Haben wir uns neu aus Gottes Wort ermutigen lassen, Jesus zu vertrauen, dass er uns als seine Nachfolgerinnen und Nachfolger Brot in die Hand gibt, möchte ich in der nächsten Predigt mit Ihnen dieses "Brot des Lebens" genauer betrachten. Was haben wir denn da von Jesus in die Hand gedrückt bekommen, was lohnt weitergegeben zu werden?
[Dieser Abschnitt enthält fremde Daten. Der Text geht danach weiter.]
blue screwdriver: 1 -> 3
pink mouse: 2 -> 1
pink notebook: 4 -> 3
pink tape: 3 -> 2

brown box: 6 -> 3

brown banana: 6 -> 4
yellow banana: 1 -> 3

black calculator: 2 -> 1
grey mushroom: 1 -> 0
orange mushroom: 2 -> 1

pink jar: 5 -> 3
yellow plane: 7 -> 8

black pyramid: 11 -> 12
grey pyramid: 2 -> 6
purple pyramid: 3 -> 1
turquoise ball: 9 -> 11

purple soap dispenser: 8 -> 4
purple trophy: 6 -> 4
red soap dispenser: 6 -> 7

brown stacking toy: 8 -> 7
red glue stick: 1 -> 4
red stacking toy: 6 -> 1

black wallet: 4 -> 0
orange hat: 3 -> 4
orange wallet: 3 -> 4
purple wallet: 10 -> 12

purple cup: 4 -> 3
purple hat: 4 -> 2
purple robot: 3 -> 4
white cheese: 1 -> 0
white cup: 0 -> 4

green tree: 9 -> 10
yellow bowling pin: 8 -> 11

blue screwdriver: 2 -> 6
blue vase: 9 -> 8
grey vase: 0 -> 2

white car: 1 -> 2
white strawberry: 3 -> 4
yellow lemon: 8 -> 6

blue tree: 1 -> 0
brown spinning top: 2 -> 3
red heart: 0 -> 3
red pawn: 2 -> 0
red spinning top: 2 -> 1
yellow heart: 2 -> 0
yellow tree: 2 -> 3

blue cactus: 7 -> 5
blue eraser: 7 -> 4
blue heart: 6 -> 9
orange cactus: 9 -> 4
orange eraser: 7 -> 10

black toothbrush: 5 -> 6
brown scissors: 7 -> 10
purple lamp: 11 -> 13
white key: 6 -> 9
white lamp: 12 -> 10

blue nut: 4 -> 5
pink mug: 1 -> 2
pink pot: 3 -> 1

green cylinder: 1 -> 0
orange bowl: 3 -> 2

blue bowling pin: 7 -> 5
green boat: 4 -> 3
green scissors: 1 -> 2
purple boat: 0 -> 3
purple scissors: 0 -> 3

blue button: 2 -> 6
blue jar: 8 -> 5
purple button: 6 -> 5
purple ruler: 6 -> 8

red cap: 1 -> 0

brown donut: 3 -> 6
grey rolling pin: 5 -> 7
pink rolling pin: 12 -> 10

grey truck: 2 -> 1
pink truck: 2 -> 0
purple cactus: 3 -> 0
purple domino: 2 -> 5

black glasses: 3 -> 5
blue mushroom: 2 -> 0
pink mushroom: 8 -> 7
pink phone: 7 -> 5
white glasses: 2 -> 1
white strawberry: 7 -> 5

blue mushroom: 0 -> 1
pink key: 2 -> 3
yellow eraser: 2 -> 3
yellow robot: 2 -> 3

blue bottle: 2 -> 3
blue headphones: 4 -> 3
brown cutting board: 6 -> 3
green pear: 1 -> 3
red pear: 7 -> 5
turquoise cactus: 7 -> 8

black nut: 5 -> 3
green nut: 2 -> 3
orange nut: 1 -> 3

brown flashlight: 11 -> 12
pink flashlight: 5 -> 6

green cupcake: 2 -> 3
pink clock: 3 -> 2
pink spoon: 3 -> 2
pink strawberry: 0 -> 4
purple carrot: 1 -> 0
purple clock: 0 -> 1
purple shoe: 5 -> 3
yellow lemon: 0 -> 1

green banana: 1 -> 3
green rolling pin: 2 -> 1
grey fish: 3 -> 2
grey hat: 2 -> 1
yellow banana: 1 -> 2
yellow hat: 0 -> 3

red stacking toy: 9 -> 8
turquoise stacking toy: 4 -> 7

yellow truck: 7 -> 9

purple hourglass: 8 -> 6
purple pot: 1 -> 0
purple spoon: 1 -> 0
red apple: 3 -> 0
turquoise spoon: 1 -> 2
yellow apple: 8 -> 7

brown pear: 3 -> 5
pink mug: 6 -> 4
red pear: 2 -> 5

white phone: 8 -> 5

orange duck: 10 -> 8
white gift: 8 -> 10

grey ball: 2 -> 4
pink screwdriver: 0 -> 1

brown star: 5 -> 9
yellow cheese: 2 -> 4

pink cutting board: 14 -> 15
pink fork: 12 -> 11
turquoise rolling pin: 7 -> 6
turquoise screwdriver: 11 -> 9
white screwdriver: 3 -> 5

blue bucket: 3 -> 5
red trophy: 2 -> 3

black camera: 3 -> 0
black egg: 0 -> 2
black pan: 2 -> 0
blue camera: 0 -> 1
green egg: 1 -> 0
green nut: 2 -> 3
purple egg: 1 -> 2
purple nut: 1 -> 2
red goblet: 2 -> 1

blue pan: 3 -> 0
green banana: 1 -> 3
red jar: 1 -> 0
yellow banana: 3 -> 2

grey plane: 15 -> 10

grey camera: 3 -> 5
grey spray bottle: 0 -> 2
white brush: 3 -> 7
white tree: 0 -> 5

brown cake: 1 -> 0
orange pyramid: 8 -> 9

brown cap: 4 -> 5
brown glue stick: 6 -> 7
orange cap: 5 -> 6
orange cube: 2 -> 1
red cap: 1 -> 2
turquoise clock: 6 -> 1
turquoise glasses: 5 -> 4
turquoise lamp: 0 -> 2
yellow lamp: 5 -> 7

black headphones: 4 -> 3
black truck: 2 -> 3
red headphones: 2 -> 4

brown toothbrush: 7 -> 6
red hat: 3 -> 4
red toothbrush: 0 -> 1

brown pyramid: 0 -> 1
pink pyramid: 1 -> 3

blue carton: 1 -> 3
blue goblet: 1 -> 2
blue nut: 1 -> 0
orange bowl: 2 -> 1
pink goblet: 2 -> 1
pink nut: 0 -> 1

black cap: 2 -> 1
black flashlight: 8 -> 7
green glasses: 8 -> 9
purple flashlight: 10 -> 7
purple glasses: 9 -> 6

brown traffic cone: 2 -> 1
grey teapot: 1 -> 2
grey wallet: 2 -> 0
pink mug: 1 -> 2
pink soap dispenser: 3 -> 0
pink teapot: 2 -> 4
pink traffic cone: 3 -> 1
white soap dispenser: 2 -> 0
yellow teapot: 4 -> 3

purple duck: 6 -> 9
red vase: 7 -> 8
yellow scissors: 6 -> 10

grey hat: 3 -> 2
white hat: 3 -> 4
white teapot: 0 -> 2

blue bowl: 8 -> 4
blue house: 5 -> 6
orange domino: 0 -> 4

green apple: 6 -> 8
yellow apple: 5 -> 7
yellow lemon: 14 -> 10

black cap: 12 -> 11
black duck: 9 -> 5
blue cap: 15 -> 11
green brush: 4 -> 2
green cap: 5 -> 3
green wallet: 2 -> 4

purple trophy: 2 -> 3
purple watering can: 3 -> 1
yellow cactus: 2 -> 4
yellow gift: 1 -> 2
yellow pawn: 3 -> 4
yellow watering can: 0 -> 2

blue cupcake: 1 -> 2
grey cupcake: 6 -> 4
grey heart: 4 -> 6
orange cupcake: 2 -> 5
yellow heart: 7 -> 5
Bibeltexte, auf die in der Predigt Bezug genommen wurde:

Johannes 6,1-15

Danach fuhr Jesus über den See von Galiläa, der auch See von Tiberias heißt. Eine große Menge Menschen folgten ihm, weil sie seine Wunder an den Kranken gesehen hatten. Jesus stieg auf einen Berg und setzte sich mit seinen Jüngern. Es war kurz vor dem jüdischen Passafest. Jesus blickte auf und sah die Menschenmenge auf sich zukommen. Er wandte sich an Philippus: "Wo können wir Brot kaufen, damit alle diese Leute zu essen bekommen?" Das sagte er, um Philippus auf die Probe zu stellen; er selbst wusste schon, was er tun würde. Philippus antwortete: "Wir müssten für über zweihundert Silberstücke Brot kaufen, wenn jeder auch nur eine Kleinigkeit bekommen sollte." Andreas, ein anderer Jünger, der Bruder von Simon Petrus, sagte: "Hier ist ein Junge, der hat fünf Gerstenbrote und zwei Fische. Aber was hilft das bei so vielen Menschen?" "Sorgt dafür, dass die Leute sich setzen", sagte Jesus. Es gab viel Gras an dem Ort. Sie setzten sich; allein an Männern waren es ungefähr fünftausend. Jesus nahm die Brote, sprach darüber das Dankgebet und verteilte sie an die Menge. Mit den Fischen tat er dasselbe, und alle hatten reichlich zu essen. Als sie satt waren, sagte er zu seinen Jüngern: "Sammelt die Brotreste auf, damit nichts verdirbt." Sie taten es und füllten zwölf Körbe mit den Resten. Soviel war von den fünf Gerstenbroten übriggeblieben. Als die Leute das Wunder sahen, das Jesus vollbracht hatte, sagten sie: "Das ist wirklich der Prophet, der in die Welt kommen soll!" Jesus merkte, dass sie drauf und dran waren, ihn mit Gewalt zu ihrem König zu machen. Deshalb zog er sich wieder auf den Berg zurück, ganz für sich allein.

Philipper 2,5-11

Habt im Umgang miteinander stets vor Augen, was für einen Maßstab Jesus Christus gesetzt hat: 
Er war in allem Gott gleich,
und doch hielt er nicht gierig daran fest,
so wie Gott zu sein. 
Er gab alle seine Vorrechte auf
und wurde einem Sklaven gleich.
Er wurde ein Mensch in dieser Welt
und teilte das Leben der Menschen. 
Im Gehorsam gegen Gott
erniedrigte er sich so tief,
dass er sogar den Tod auf sich nahm,
ja, den Verbrechertod am Kreuz. 
Darum hat Gott ihn auch erhöht
und ihm den Rang und Namen verliehen,
der ihn hoch über alle stellt. 
Vor Jesus müssen alle auf die Knie fallen -
alle, die im Himmel sind,
auf der Erde und unter der Erde; 
alle müssen feierlich bekennen:
"Jesus Christus ist der Herr!"
Und so wird Gott, der Vater, geehrt.